▸ Task goal
Update the data below by replacing every "pose" with "camera" and leaving all else unchanged. Omit the pictures from your answer.

Data records:
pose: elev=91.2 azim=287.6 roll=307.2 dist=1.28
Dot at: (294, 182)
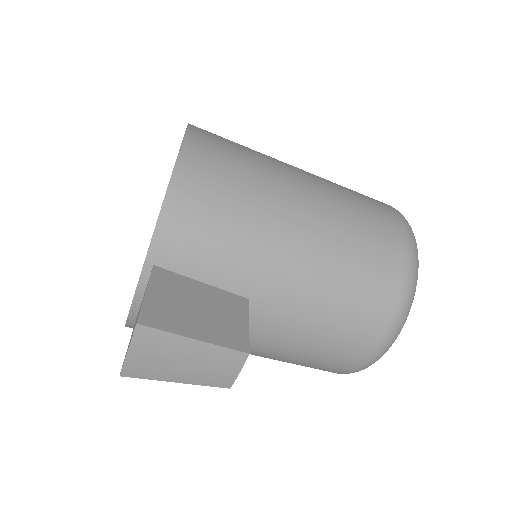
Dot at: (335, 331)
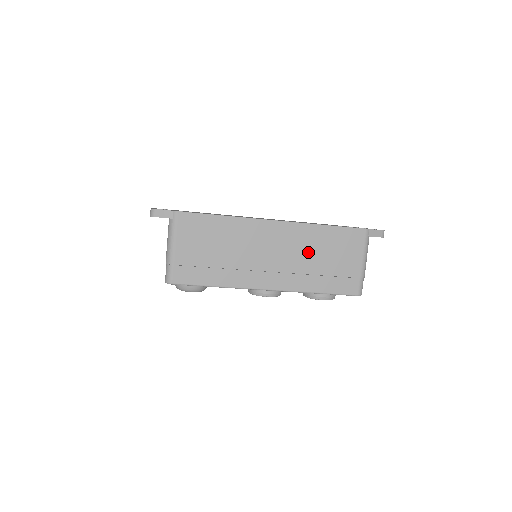
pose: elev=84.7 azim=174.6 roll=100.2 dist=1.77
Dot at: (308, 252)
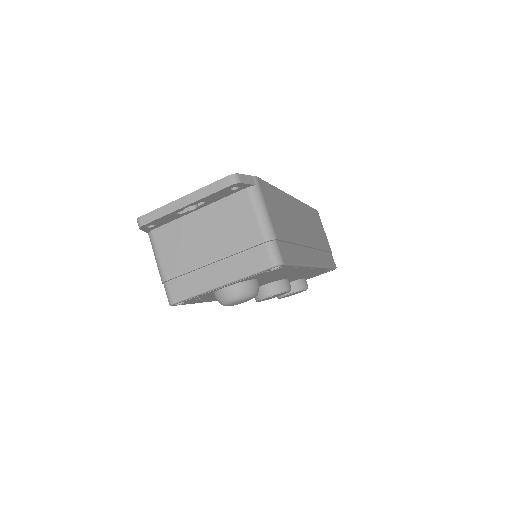
Dot at: (312, 229)
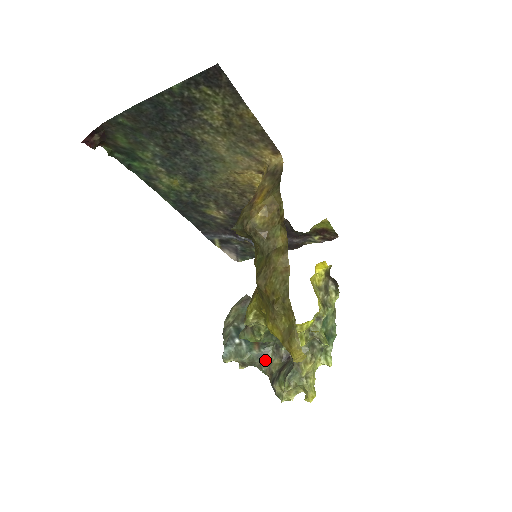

▸ Solution below
camera: elev=91.2 azim=287.6 roll=307.2 dist=1.28
Dot at: (294, 182)
Dot at: (335, 331)
camera: elev=84.7 azim=174.6 roll=100.2 dist=1.77
Dot at: (308, 252)
Dot at: (312, 229)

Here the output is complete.